Discussion
RAGE-/- mice are protected against RGC loss following retinal ischemia. Intravitreal injection of oligomeric Aß accelerated RGC loss in WT mice but not RAGE-/-. A co-localization of RAGE and Aß, suggests that RAGE-Aß binding may contribute to RGC loss.
Methods
Retinal ischemia was induced by an acute elevation of intraocular pressure in RAGE-/- and wild-type (WT) control mice. In a subset of animals, oligomeric Aß was injected directly into the vitreous of both strains. RGC loss was assessed using histology and biochemical assays. Baseline and terminal positive scotopic threshold (pSTR) were also recorded.
Results
Retinal ischemia resulted in 1.9-fold higher RGC loss in WT mice compared to RAGE-/- mice (36 ± 3% p < 0.0001 vs. 19 ± 2%, p = 0.004).
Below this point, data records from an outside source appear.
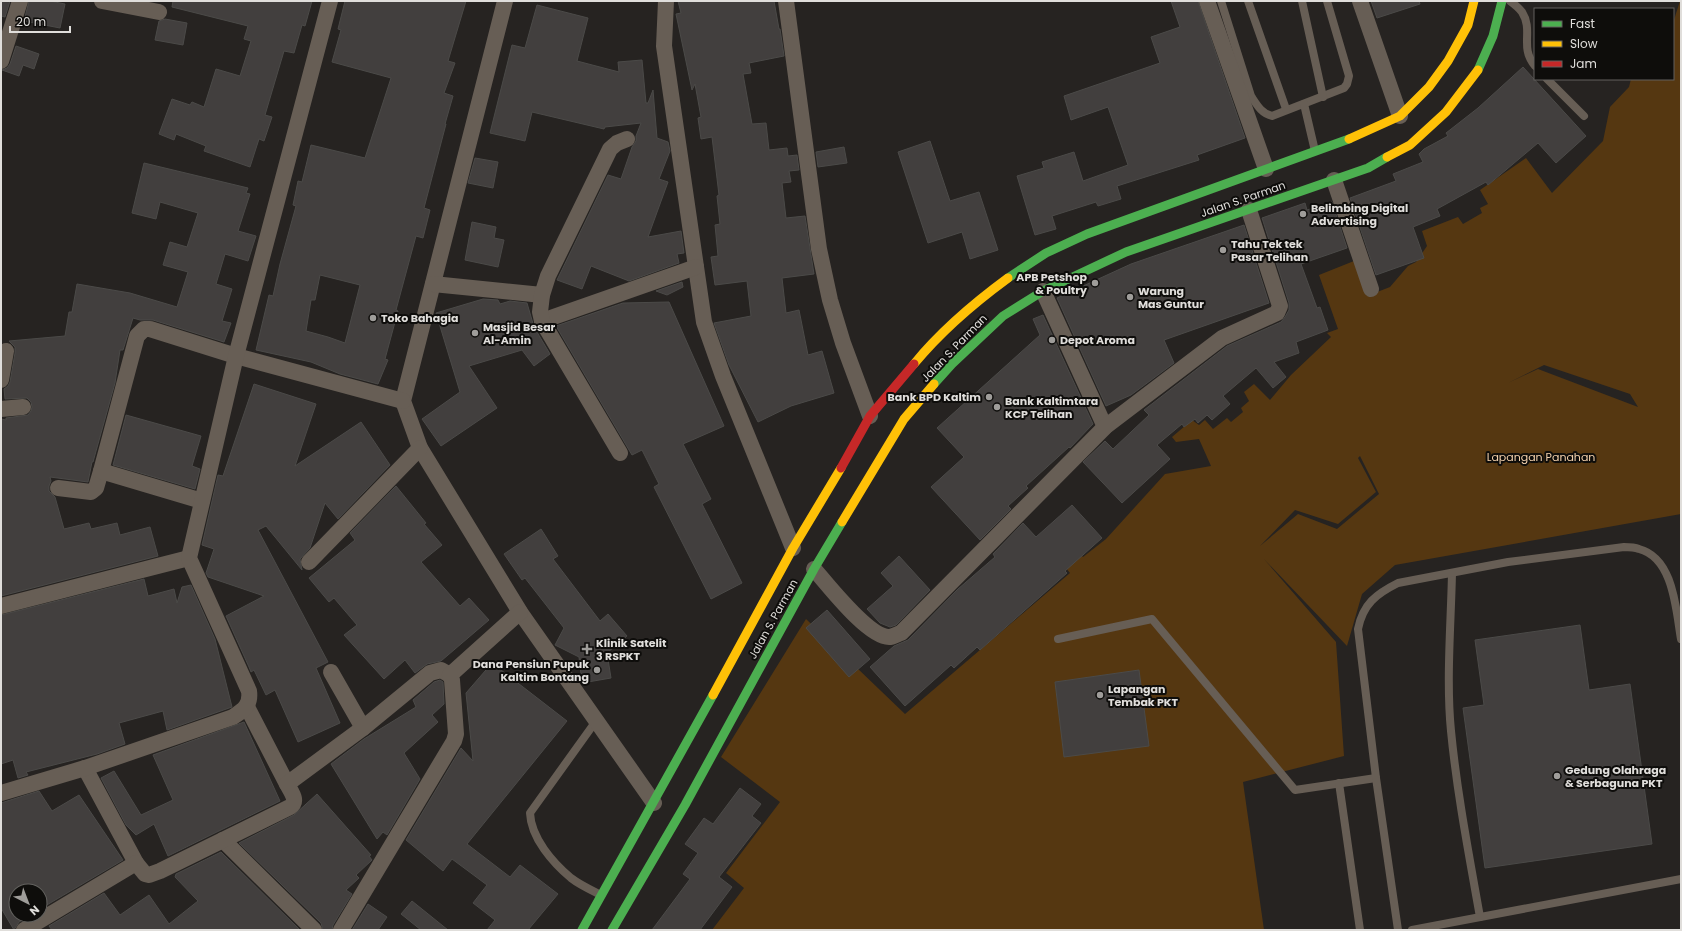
<svg xmlns="http://www.w3.org/2000/svg" width="1682" height="931" font-family="Poppins,sans-serif">
  <style>
    .green { fill: #553711; fill-rule: evenodd }
    .building { fill: #423f3e; stroke: #4b4a48; fill-rule: evenodd }
    .lines { fill: none; stroke-linecap: round; stroke-linejoin: round }
    .lane { stroke: #675e55; stroke-width: 8 }
    .street { stroke: #675e55; stroke-width: 16 }
    .fast { stroke: #4caf50; stroke-width: 9 }
    .slow { stroke: #ffc107; stroke-width: 9 }
    .jam { stroke: #c62828; stroke-width: 9 }
    .poi-dot { fill: #9f9d9a; stroke: #0e0d0b; stroke-width: 1.5 }
    .labels { text-anchor: middle; stroke-width: 4; stroke-linejoin: round; paint-order: stroke }
    .street-label { font-size: 11px; fill: #e0dedb; stroke: #0e0d0b }
    .poi-label { font-size: 11px; font-weight: bold; fill: #e0dedb; stroke: #0e0d0b; text-anchor: start }
    .park-label { font-size: 11px; fill: #f4d1ac; stroke: #0e0d0b }
  </style>
  <rect width="100%" height="100%" fill="#262321"/>
  <path class="green" d="M1680,1H1681V514L1395,565L1362,594L1347,646L1264,559L1336,642L1344,756L1243,782L1264,930H712L744,888L726,873L780,802L721,757L806,619L905,714L1070,573L1054,553L1067,541L1083,557L1106,539L1165,474L1211,466L1199,439L1176,442L1172,437L1192,420L1199,425L1205,420L1213,429L1227,418L1231,422L1243,412L1241,408L1249,401L1244,392L1254,384L1270,400L1291,375L1331,337L1327,333L1338,329L1319,275L1359,259L1372,294L1390,287L1408,266L1416,262L1427,246L1422,231L1458,217L1463,224L1482,213L1480,208L1488,204L1480,190L1526,158L1552,193L1603,141L1610,107L1629,87L1631,79H1673V23ZM1544,365L1630,394L1638,407L1538,369L1508,383ZM1360,456L1379,494L1337,529L1298,514L1260,546L1295,510L1338,524L1376,492L1358,458Z"/>
  <g class="building">
    <polygon points="1,1 10,1 5,17 1,16"/>
    <polygon points="29,1 50,1 65,4 60,28 24,21"/>
    <polygon points="173,1 312,1 305,26 302,25 294,53 284,51 265,115 272,117 264,141 259,139 250,167 204,151 206,146 176,134 174,140 159,134 172,99 190,105 192,102 204,107 216,69 240,76 251,41 244,39 248,26 172,7"/>
    <path d="M345,1H466L448,61L455,63L444,93L453,96L445,124H446L424,208L430,210L423,238L416,236L396,310L398,311L385,359L388,360L378,384L340,374L311,362L256,350L269,295L273,296L280,264L296,206L293,205L298,181L302,182L311,145L365,158L391,78L332,62L341,30L338,29ZM320,275L360,285L345,343L328,337L306,331L311,300H315Z"/>
    <polygon points="678,1 774,1 779,29 780,29 784,56 749,63 751,73 743,74 752,124 766,123 769,150 787,148 788,156 797,155 799,170 789,171 791,182 782,183 786,218 805,216 814,274 782,278 786,313 799,310 808,355 822,351 834,393 791,406 758,422 729,365 714,323 751,316 747,281 715,285 711,257 718,256 715,225 720,224 717,196 719,195 712,137 701,139 698,118 701,117 695,84 692,90 676,14 681,13"/>
    <polygon points="1171,1 1198,1 1245,138 1197,155 1199,160 1117,186 1121,199 1098,206 1096,202 1052,216 1056,229 1035,235 1017,176 1044,168 1042,162 1074,152 1083,181 1128,165 1108,107 1071,120 1064,96 1160,63 1151,37 1180,27"/>
    <polygon points="1371,1 1419,1 1420,4 1377,18"/>
    <polygon points="537,5 588,18 577,61 619,72 618,62 642,60 646,103 648,103 653,90 657,138 668,142 670,151 659,179 668,182 648,237 681,231 684,253 677,254 679,263 629,281 591,266 582,289 557,280 608,175 621,179 632,147 636,141 636,136 641,123 605,127 604,129 532,112 525,141 490,133 512,45 525,48"/>
    <polygon points="165,19 187,23 183,45 155,40 159,21"/>
    <polygon points="16,46 39,54 34,69 23,65 19,76 2,70 7,68 10,64"/>
    <polygon points="1523,67 1586,136 1556,163 1538,143 1488,185 1486,182 1437,209 1440,216 1413,227 1424,258 1376,275 1350,198 1396,181 1393,174 1423,162 1419,154 1424,149 1448,136 1446,133 1478,108"/>
    <polygon points="930,141 950,201 979,192 998,250 970,259 962,232 928,243 898,152"/>
    <polygon points="844,147 847,163 818,167 816,152"/>
    <polygon points="475,158 498,162 493,188 468,183"/>
    <polygon points="144,163 248,188 246,193 250,194 238,231 256,236 248,261 225,254 216,284 232,289 222,321 231,323 224,342 153,320 140,320 133,318 123,350 120,350 115,383 93,462 92,462 88,482 50,477 51,481 49,486 49,491 55,497 64,529 89,523 91,529 117,523 120,535 150,527 158,556 1,596 1,419 6,420 6,418 28,415 31,411 32,407 31,402 27,398 5,399 4,389 8,386 10,382 15,353 15,347 9,341 65,336 69,312 72,312 77,284 130,293 177,307 188,272 163,265 170,242 187,247 198,213 160,202 156,219 132,213"/>
    <polygon points="1332,202 1347,248 1301,264 1317,308 1320,307 1328,330 1296,342 1299,353 1274,362 1286,377 1273,388 1256,368 1223,396 1230,404 1212,420 1207,415 1198,423 1195,419 1184,427 1182,424 1157,445 1170,459 1122,503 1083,462 1105,441 1113,449 1149,415 1144,410 1227,346 1281,322 1285,317 1289,310 1289,303 1262,218 1305,203 1307,210"/>
    <polygon points="472,222 496,227 494,238 504,240 498,267 465,260"/>
    <polygon points="1244,225 1269,303 1164,340 1174,363 1131,395 1106,406 1057,298 1131,264"/>
    <polygon points="682,282 683,287 667,295 656,291"/>
    <polygon points="483,299 498,300 500,304 510,301 527,303 534,327 550,354 534,366 522,350 469,366 497,408 441,446 422,419 460,392 436,313"/>
    <polygon points="669,302 724,426 683,444 711,499 702,504 742,583 711,599 654,487 659,484 642,450 632,455 556,326 623,303"/>
    <polygon points="1043,315 1093,424 1070,448 1069,447 1026,486 1028,488 1008,506 1011,509 980,540 931,487 964,457 937,428 1040,335 1033,319"/>
    <polygon points="254,384 316,404 295,466 361,422 390,465 338,519 325,503 310,548 300,559 302,570 266,526 258,530 328,662 316,668 340,723 298,742 275,690 266,695 254,670 251,672 249,667 226,616 264,596 208,577 206,573 214,549 202,545 218,475 223,476"/>
    <polygon points="126,415 201,436 192,466 200,469 195,489 113,465"/>
    <polygon points="396,486 426,523 424,524 442,545 421,562 460,606 469,598 489,620 441,661 427,664 415,673 405,660 384,679 344,635 357,625 334,598 329,602 309,578 355,540 350,533"/>
    <polygon points="1072,505 1102,538 1065,571 1067,573 980,650 977,647 954,668 951,665 905,706 870,667 894,646 908,640 958,589 995,557 993,554 1023,523 1036,537"/>
    <polygon points="541,529 558,556 553,559 600,621 608,614 627,636 607,653 611,678 582,683 579,657 555,645 564,628 525,578 522,580 504,554"/>
    <polygon points="899,556 930,590 896,625 890,627 880,623 867,609 893,586 881,573"/>
    <polygon points="144,579 148,596 174,589 177,603 182,587 191,585 215,639 232,707 167,730 163,711 119,723 125,744 97,754 26,772 28,775 18,778 13,760 1,764 1,615"/>
    <polygon points="827,610 870,659 849,677 806,628"/>
    <polygon points="1580,625 1589,690 1630,684 1652,844 1485,868 1463,708 1484,705 1475,640"/>
    <polygon points="492,663 567,721 467,844 510,877 520,865 558,894 528,930 487,930 495,920 473,903 487,885 452,859 443,871 406,840 461,748 473,761 466,693"/>
    <polygon points="1139,670 1149,746 1064,757 1055,682"/>
    <polygon points="440,680 443,682 444,704 432,715 438,722 404,753 420,779 387,835 383,832 377,839 331,764 364,739 416,707 413,700 434,682"/>
    <polygon points="244,722 280,801 168,856 154,824 136,835 126,825 101,778 114,771 141,815 173,800 153,755"/>
    <polygon points="740,788 761,804 752,816 761,823 719,877 732,887 700,930 652,930 690,879 683,874 698,853 685,844 704,818 713,824"/>
    <polygon points="39,791 52,811 79,795 123,860 40,909 40,891 16,891 16,915 31,915 19,922 14,930 1,908 1,803"/>
    <polygon points="317,794 371,855 369,856 372,860 356,875 359,878 346,890 352,894 333,925 332,930 323,930 321,923 239,843 294,815"/>
    <polygon points="221,852 300,930 52,930 49,926 104,893 120,915 149,895 169,924 198,901 175,877 176,874"/>
    <polygon points="412,901 448,930 421,930 401,914"/>
    <polygon points="368,904 387,917 378,930 352,930"/>
  </g>
  <g class="lines">
    <g class="lane">
      <path d="M1221,1L1251,96C1257,105 1261,113 1272,116L1344,88L1347,84L1349,76L1327,1"/>
      <polyline points="1248,1 1286,109"/>
      <polyline points="1302,1 1323,97"/>
      <path d="M1510,1C1514,4 1519,8 1522,12C1534,31 1519,47 1535,66"/>
      <polyline points="1547,79 1584,116"/>
      <polyline points="1304,104 1315,151"/>
      <path d="M1452,573C1451,623 1446,681 1451,731C1457,793 1469,855 1480,917"/>
      <polyline points="1058,639 1152,619 1295,790 1376,778"/>
      <path d="M596,721L530,813C531,838 553,863 571,878C580,885 591,890 601,895"/>
      <polyline points="1339,783 1360,930"/>
      <path d="M1398,930L1376,778L1358,629C1363,604 1376,594 1398,583L1508,562L1624,547C1629,547 1634,547 1639,549C1674,558 1676,611 1681,639"/>
      <polyline points="1412,930 1681,879"/>
    </g>
    <g class="street">
      <polyline points="102,1 159,12"/>
      <polyline points="505,1 403,401 420,448 520,612 654,803"/>
      <polyline points="666,1 664,46 704,322 723,376 793,548"/>
      <polyline points="786,1 819,249 830,300 843,343 870,416"/>
      <polyline points="1207,1 1266,169"/>
      <polyline points="1360,1 1400,116"/>
      <polyline points="1,61 20,1"/>
      <polyline points="1334,180 1371,289"/>
      <polyline points="433,284 542,295"/>
      <polyline points="1043,291 1105,427"/>
      <polyline points="542,321 696,267"/>
      <polyline points="1,380 6,351"/>
      <polyline points="1,409 23,407"/>
      <polyline points="620,453 542,321 540,312 542,295 548,276 610,149 617,143 627,139"/>
      <polyline points="58,488 91,492 96,488 101,471"/>
      <polyline points="202,501 101,471 137,336 144,329 150,329 236,356 403,401"/>
      <polyline points="309,562 420,448"/>
      <path d="M814,569C828,585 868,637 889,637C893,637 897,634 901,633L1105,427L1222,338L1277,313L1280,306L1249,210"/>
      <polyline points="1,606 189,558"/>
      <polyline points="331,672 363,728"/>
      <polyline points="247,707 287,784"/>
      <polyline points="85,768 136,863"/>
      <path d="M1,793L85,768L233,717C244,710 251,705 249,691L189,558L236,356L330,1"/>
      <polyline points="223,840 314,930"/>
      <path d="M24,930L136,863L145,874L149,875L160,871L290,807C299,801 291,792 287,784L363,728L430,673L441,670L450,675"/>
      <polyline points="341,930 454,741 456,734 452,680 450,675 520,612"/>
    </g>
    <g class="fast">
      <polyline points="1478,70 1493,36 1502,1"/>
      <polyline points="1008,278 1046,253 1087,234 1349,139"/>
      <polyline points="934,384 952,364 1003,316 1043,291 1126,252 1368,168 1387,157"/>
      <polyline points="582,930 713,695"/>
      <polyline points="612,930 685,805 814,569 842,522"/>
    </g>
    <g class="slow">
      <polyline points="1349,139 1400,116 1429,87 1448,61 1468,25 1474,1"/>
      <polyline points="1387,157 1410,145 1446,112 1478,70"/>
      <path d="M914,364C941,331 974,303 1008,278"/>
      <polyline points="842,522 904,419 934,384"/>
      <polyline points="713,695 793,548 841,468"/>
    </g>
    <polyline class="jam" points="841,468 870,416 914,364"/>
  </g>
  <g class="poi-dot">
    <circle cx="1303" cy="214" r="4"/>
    <circle cx="1223" cy="250" r="4"/>
    <circle cx="1095" cy="283" r="4"/>
    <circle cx="1130" cy="297" r="4"/>
    <circle cx="373" cy="318" r="4"/>
    <circle cx="475" cy="333" r="4"/>
    <circle cx="1052" cy="340" r="4"/>
    <circle cx="989" cy="397" r="4"/>
    <circle cx="997" cy="407" r="4"/>
    <path d="M585 643h4v4h4v4h-4v4h-4v-4h-4v-4h4z"/>
    <circle cx="597" cy="670" r="4"/>
    <circle cx="1100" cy="695" r="4"/>
    <circle cx="1557" cy="776" r="4"/>
  </g>
  <g class="labels">
    <g class="street-label">
      <text transform="translate(1243 199) rotate(-19)" y="4">Jalan S. Parman</text>
      <text transform="translate(954 348) rotate(-46)" y="4">Jalan S. Parman</text>
      <text transform="translate(773 619) rotate(-61)" y="4">Jalan S. Parman</text>
    </g>
    <g class="poi-label">
      <text x="1311" y="212">Belimbing Digital<tspan x="1311" dy="13">Advertising</tspan></text>
      <text x="1231" y="248">Tahu Tek tek<tspan x="1231" dy="13">Pasar Telihan</tspan></text>
      <text x="1087" y="281" text-anchor="end">APB Petshop<tspan x="1087" dy="13">&amp; Poultry</tspan></text>
      <text x="1138" y="295">Warung<tspan x="1138" dy="13">Mas Guntur</tspan></text>
      <text x="381" y="322">Toko Bahagia</text>
      <text x="483" y="331">Masjid Besar<tspan x="483" dy="13">Al-Amin</tspan></text>
      <text x="1060" y="344">Depot Aroma</text>
      <text x="981" y="401" text-anchor="end">Bank BPD Kaltim</text>
      <text x="1005" y="405">Bank Kaltimtara<tspan x="1005" dy="13">KCP Telihan</tspan></text>
      <text x="596" y="647">Klinik Satelit<tspan x="596" dy="13">3 RSPKT</tspan></text>
      <text x="589" y="668" text-anchor="end">Dana Pensiun Pupuk<tspan x="589" dy="13">Kaltim Bontang</tspan></text>
      <text x="1108" y="693">Lapangan<tspan x="1108" dy="13">Tembak PKT</tspan></text>
      <text x="1565" y="774">Gedung Olahraga<tspan x="1565" dy="13">&amp; Serbaguna PKT</tspan></text>
    </g>
    <g class="park-label">
      <text x="1541" y="461">Lapangan Panahan</text>
    </g>
  </g>
  <rect width="1682" height="931" fill="none" stroke="#e0dedb" stroke-width="4"/>
  <rect x="1534" y="8" width="140" height="72" fill="#0e0d0b" stroke="#62615e"/>
  <rect x="1542" y="21" width="20" height="6" fill="#4caf50" stroke="#62615e"/>
  <text x="1570" y="28" font-size="12" fill="#e0dedb">Fast</text>
  <rect x="1542" y="41" width="20" height="6" fill="#ffc107" stroke="#62615e"/>
  <text x="1570" y="48" font-size="12" fill="#e0dedb">Slow</text>
  <rect x="1542" y="61" width="20" height="6" fill="#c62828" stroke="#62615e"/>
  <text x="1570" y="68" font-size="12" fill="#e0dedb">Jam</text>
  <g transform="translate(28 903) rotate(138)"><circle r="19" fill="#0e0d0b" stroke="#62615e"/>
  <path d="M0-3L7 15L0 10L-7 15Z" fill="#9f9d9a"/>
  <text y="-6" font-size="11" font-weight="bold" text-anchor="middle" fill="#e0dedb">N</text>
  </g>
  <path d="M10 26v6h60v-6" fill="none" stroke="#e0dedb" stroke-width="2"/>
  <text x="16" y="26" font-size="12" fill="#e0dedb" stroke="#0e0d0b" stroke-width="3" paint-order="stroke">20 m</text>
</svg>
Intravitreal injection of oligomeric Aß resulted in 2.3-fold greater RGC loss in WT mice compared to RAGE-/- mice, 7-days post-injection (55 ± 4% p = 0.008 vs. 24 ± 2%, p = 0.02). We also found a significant decline in the positive scotopic threshold response (pSTR) amplitude of WT mice compared to RAGE-/- (36 ± 3% vs. 16 ± 6%).